Instructions to follow >>
Your task is to transcribe the entries below exactly, from their first line down to the line containing "- [Selection sort", and to stop there.

[Stored data entries]
◇ ◇ ◇ ◇ ◇

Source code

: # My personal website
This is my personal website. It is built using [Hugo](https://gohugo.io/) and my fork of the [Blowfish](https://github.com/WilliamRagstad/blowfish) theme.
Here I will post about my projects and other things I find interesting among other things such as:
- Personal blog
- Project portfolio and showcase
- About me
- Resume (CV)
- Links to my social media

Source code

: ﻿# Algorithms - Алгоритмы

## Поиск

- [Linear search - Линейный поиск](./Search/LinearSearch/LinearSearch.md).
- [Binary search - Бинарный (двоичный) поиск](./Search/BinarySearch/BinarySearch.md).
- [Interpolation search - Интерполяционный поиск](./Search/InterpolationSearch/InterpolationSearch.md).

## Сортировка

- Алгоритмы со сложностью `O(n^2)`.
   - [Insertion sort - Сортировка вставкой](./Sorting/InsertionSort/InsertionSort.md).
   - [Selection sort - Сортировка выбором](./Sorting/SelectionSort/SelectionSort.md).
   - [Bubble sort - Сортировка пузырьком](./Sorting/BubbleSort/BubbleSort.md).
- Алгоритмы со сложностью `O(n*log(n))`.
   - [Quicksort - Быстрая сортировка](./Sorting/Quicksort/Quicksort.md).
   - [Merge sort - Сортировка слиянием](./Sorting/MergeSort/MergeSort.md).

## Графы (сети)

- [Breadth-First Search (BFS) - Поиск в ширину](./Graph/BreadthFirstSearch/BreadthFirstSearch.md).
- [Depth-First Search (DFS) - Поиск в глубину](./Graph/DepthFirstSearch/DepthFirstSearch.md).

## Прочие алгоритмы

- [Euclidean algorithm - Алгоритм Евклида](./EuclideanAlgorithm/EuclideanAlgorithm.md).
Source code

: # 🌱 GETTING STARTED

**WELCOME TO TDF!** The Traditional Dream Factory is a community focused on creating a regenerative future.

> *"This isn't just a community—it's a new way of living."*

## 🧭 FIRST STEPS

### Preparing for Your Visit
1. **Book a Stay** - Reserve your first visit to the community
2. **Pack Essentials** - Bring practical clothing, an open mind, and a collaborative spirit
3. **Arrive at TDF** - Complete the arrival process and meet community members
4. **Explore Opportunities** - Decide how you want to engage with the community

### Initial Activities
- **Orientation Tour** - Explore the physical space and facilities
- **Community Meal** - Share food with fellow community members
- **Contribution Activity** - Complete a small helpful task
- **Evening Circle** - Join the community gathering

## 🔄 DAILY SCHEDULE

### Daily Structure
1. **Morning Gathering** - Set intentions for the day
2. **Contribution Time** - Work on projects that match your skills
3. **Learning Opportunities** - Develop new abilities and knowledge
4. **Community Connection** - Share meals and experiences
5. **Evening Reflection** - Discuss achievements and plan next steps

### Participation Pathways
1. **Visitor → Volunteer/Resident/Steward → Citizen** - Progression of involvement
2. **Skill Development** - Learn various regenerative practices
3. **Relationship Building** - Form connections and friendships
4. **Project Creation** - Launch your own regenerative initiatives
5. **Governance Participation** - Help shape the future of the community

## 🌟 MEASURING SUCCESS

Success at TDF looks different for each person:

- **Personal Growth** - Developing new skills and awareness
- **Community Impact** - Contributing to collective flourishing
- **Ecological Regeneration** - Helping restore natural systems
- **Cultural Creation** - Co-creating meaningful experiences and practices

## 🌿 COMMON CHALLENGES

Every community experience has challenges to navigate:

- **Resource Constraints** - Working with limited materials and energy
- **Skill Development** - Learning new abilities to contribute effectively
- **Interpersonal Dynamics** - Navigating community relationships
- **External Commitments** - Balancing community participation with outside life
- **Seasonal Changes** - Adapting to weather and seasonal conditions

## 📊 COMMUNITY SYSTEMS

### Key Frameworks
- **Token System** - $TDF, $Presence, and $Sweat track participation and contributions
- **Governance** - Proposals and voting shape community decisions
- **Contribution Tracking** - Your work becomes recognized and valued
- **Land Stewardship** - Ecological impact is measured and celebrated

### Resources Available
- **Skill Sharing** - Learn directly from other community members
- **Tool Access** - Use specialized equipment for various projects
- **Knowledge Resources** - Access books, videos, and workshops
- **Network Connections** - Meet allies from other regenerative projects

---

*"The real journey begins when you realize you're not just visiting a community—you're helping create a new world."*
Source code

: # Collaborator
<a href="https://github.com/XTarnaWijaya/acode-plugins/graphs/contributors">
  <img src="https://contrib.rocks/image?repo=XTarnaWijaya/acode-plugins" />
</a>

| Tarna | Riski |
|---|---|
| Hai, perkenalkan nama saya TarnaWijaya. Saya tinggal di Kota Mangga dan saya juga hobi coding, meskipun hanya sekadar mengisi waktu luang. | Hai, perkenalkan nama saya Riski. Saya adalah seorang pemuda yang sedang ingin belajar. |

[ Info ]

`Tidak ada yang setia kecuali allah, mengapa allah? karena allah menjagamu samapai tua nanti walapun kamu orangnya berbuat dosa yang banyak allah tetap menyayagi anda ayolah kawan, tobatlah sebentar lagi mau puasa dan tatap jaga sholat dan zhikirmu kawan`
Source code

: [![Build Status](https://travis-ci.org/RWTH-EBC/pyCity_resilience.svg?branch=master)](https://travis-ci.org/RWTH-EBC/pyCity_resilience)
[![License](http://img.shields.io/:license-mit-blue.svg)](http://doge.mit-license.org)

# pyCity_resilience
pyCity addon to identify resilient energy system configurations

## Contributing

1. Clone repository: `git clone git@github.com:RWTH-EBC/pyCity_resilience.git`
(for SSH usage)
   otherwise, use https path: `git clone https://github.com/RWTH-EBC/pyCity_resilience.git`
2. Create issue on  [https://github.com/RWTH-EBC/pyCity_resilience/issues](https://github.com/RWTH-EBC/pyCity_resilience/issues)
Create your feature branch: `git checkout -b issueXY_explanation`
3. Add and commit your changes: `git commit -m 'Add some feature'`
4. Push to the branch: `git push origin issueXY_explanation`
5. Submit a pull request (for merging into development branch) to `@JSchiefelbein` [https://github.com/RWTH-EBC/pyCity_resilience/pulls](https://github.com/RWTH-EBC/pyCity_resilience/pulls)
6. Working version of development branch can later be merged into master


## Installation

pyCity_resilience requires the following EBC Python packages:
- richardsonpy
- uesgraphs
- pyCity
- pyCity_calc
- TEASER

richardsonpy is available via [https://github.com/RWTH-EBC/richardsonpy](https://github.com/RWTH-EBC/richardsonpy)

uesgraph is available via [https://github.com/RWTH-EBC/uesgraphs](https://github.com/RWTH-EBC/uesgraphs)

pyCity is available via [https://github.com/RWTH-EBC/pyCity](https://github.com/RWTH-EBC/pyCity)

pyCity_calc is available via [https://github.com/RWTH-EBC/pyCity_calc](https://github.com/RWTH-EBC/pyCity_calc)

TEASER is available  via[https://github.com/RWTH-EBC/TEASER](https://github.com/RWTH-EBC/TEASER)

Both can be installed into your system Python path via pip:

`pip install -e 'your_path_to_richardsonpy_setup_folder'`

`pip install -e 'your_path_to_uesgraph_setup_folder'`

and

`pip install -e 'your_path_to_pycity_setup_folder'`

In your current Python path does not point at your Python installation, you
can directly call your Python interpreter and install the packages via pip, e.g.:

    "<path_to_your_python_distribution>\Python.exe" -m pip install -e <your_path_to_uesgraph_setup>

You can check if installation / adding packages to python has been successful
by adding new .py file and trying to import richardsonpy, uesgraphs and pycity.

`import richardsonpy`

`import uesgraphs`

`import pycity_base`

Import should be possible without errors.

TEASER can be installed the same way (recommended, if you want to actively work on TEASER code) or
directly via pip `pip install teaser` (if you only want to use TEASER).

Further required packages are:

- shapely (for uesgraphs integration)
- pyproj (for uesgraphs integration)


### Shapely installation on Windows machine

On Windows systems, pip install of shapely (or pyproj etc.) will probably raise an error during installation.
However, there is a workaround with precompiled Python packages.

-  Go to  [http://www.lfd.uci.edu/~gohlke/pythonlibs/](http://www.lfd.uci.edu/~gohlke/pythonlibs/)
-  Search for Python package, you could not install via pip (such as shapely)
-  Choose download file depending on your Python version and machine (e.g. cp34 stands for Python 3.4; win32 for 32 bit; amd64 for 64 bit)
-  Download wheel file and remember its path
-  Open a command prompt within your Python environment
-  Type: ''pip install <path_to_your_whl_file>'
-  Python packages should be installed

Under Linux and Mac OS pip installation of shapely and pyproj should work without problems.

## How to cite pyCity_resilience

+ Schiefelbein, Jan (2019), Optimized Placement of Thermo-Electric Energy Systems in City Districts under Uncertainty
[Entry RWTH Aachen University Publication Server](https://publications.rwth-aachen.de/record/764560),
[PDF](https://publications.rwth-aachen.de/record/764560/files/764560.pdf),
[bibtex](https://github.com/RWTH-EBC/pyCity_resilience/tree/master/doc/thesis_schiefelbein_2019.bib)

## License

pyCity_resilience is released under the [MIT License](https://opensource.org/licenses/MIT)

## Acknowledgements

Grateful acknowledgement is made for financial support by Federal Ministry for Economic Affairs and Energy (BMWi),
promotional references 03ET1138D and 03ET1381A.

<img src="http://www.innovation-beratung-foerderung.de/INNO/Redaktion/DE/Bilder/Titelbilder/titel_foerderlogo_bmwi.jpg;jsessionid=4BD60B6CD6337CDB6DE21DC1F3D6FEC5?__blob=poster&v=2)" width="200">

◇ ◇ ◇ ◇ ◇

Written solution >>
Source code

: # My personal website
This is my personal website. It is built using [Hugo](https://gohugo.io/) and my fork of the [Blowfish](https://github.com/WilliamRagstad/blowfish) theme.
Here I will post about my projects and other things I find interesting among other things such as:
- Personal blog
- Project portfolio and showcase
- About me
- Resume (CV)
- Links to my social media

Source code

: ﻿# Algorithms - Алгоритмы

## Поиск

- [Linear search - Линейный поиск](./Search/LinearSearch/LinearSearch.md).
- [Binary search - Бинарный (двоичный) поиск](./Search/BinarySearch/BinarySearch.md).
- [Interpolation search - Интерполяционный поиск](./Search/InterpolationSearch/InterpolationSearch.md).

## Сортировка

- Алгоритмы со сложностью `O(n^2)`.
   - [Insertion sort - Сортировка вставкой](./Sorting/InsertionSort/InsertionSort.md).
   - [Selection sort - Сортировка выбором](./Sorting/SelectionSort/SelectionSort.md).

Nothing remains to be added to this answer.